The characters wait until the wights have approached into close range before letting fly with a volley of arrows and holy water. Mebble leads with two vials of holy water, but hits with neither of them. Tonk nails one particularly gnarled wight with an arrow. The creature staggers, prompting Tonk to crow out, "Arrows hurt them! Shoot them with arrows!" Sister Chiron fires up another of her popular Searing Light spells, dusting one of the trailing wights.

Mebble finally manages to douse a couple of wights with holy water. The other characters deduce that he purchased bargain-basement holy water: the wights take less damage than they would have if he had fired arrows at them. Longfellow manages to hit a couple of wights with Flaming Spheres, blanketing one of them and seriously injuring another.

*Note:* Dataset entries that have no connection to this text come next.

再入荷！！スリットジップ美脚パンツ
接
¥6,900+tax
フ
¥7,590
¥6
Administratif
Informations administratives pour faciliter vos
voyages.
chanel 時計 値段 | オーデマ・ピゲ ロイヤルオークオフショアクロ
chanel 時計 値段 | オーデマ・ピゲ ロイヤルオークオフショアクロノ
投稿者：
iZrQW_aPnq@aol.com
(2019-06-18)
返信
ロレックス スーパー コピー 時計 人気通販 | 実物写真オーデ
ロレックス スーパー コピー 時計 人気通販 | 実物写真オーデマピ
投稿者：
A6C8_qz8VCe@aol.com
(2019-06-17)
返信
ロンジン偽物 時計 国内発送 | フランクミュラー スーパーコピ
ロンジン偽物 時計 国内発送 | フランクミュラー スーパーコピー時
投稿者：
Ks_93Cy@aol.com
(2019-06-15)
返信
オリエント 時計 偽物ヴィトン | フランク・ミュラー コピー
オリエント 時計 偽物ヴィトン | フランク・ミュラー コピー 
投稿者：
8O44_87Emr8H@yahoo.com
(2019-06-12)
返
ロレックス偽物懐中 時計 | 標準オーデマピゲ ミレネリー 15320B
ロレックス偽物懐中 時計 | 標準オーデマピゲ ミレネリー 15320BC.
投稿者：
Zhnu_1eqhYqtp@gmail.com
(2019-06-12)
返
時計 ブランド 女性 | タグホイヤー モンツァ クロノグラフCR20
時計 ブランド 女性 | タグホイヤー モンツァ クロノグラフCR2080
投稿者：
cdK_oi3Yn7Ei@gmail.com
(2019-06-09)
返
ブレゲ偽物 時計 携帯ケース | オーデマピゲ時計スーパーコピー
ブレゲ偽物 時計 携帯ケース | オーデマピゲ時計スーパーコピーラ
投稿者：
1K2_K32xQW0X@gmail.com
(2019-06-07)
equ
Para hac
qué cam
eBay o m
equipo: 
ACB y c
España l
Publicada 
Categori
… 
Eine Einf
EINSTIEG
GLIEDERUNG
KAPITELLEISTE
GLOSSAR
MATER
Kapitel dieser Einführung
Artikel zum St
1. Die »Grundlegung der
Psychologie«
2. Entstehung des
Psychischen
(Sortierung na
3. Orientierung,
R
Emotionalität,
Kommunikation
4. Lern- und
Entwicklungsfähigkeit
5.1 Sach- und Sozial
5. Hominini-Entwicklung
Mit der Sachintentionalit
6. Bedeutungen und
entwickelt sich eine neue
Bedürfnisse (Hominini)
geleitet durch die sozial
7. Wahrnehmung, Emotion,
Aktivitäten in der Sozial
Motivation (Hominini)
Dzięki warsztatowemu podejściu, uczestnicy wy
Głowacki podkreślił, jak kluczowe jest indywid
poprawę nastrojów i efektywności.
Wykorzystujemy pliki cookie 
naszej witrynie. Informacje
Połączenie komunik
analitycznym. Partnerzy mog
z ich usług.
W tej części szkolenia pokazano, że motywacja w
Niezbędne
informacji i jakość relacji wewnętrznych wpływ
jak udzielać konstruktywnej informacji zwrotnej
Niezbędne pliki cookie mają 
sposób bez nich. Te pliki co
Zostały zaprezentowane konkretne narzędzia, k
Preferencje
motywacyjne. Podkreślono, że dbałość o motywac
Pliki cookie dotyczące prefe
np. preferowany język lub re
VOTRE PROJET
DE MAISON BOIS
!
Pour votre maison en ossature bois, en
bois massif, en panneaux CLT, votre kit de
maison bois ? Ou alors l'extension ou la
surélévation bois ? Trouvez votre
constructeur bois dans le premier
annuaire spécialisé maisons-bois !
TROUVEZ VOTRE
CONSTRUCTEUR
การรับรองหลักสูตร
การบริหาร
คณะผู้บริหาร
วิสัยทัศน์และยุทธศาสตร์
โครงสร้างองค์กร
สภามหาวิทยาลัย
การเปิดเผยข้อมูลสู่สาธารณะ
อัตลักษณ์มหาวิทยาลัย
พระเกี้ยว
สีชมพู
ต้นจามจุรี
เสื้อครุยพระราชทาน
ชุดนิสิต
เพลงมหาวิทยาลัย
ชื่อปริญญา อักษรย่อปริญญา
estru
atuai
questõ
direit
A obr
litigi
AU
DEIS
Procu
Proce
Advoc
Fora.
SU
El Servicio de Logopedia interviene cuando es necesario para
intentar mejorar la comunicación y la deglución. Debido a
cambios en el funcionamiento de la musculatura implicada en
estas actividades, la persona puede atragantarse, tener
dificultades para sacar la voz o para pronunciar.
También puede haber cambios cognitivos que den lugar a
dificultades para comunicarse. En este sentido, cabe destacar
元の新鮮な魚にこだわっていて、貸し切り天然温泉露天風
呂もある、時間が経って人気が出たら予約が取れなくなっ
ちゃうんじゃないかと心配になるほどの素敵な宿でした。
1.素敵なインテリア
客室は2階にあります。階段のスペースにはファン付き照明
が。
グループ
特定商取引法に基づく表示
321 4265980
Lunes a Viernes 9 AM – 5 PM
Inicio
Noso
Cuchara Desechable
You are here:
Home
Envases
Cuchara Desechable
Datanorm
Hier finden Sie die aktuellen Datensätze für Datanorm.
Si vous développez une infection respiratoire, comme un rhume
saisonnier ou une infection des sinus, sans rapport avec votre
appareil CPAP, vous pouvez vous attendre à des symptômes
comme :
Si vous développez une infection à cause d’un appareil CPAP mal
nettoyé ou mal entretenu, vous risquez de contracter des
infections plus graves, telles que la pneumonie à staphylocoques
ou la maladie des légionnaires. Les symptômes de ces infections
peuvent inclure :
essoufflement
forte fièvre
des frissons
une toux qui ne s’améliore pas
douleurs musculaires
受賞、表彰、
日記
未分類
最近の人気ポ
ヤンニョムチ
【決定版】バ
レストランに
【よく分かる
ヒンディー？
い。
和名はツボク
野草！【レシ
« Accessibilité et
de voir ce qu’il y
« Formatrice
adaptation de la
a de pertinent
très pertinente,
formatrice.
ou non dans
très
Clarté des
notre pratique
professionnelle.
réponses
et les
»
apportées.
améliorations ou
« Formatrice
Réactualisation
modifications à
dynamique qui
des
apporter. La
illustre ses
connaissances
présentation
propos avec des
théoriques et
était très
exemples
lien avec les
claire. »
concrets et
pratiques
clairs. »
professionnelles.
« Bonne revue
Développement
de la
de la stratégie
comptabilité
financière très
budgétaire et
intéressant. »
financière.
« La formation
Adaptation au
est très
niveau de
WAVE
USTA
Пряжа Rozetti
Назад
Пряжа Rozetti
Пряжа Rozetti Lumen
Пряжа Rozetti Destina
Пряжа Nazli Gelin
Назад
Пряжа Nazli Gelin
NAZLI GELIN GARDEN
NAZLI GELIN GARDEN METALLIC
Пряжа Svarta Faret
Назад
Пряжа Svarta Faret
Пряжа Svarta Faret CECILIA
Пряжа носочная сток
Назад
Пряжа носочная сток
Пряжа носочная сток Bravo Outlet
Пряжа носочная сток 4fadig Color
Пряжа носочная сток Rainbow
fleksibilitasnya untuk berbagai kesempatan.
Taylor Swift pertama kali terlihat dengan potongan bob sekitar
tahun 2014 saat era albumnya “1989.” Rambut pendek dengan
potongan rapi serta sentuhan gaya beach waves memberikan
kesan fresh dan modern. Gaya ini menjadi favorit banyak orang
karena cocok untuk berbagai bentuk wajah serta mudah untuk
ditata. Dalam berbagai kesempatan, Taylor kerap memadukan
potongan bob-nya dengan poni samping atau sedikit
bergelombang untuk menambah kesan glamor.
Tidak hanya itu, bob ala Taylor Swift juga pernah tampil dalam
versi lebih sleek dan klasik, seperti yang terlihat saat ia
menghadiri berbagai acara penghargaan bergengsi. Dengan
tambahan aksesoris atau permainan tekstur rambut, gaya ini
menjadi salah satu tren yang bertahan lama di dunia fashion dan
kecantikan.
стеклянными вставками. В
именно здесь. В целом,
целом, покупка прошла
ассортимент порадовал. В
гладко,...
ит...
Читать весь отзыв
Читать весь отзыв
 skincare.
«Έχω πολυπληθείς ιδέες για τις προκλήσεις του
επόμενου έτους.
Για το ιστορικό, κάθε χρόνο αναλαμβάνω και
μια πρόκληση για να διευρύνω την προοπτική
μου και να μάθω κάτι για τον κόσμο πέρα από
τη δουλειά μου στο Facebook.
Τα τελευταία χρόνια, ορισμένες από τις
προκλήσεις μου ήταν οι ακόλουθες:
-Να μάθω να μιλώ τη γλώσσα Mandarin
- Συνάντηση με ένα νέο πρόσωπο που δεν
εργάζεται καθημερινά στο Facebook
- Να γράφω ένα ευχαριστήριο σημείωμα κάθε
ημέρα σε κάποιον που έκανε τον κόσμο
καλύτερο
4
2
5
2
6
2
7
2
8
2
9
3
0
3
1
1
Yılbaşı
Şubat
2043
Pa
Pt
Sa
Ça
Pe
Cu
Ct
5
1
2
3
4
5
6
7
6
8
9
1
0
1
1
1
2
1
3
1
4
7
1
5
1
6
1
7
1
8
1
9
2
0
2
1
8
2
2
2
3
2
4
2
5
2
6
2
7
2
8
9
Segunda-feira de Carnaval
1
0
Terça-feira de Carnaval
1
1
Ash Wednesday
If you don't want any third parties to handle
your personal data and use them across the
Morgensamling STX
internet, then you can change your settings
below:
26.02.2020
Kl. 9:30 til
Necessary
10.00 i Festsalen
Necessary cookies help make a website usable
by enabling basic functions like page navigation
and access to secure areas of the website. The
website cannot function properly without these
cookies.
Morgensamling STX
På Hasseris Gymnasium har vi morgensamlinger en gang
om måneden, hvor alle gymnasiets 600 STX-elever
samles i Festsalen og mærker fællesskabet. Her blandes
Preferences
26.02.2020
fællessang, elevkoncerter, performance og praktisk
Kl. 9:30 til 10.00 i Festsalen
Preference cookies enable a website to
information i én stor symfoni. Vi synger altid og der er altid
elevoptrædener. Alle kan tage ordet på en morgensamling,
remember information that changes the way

And then Darg rises to the occasion by sending two of them running with a turn attempt. He bows modestly and explains, "I didn't know I had it in me..."

The barrage continues with a variety of weapons: holy water, Flaming Spheres, and arrows. Mebble lands two arrows in one wight, changing it into a pile of dust and old chainmail. Darg nails another one. And Mebble dusts the last one.

The rest of the trip out of the Dark Forest is uneventful. Tonk spends the rest of the trip camping in Sister Chiron's tent. She's too busy camping out with Watches-Birds to need a tent. Mebble cautions, "Dude, remember what happened to her last boyfriend..."

The End of the Session

Each character gains 3000 experience points. Just about everyone gets a level! Woohoo! Druid 5th for Longfellow!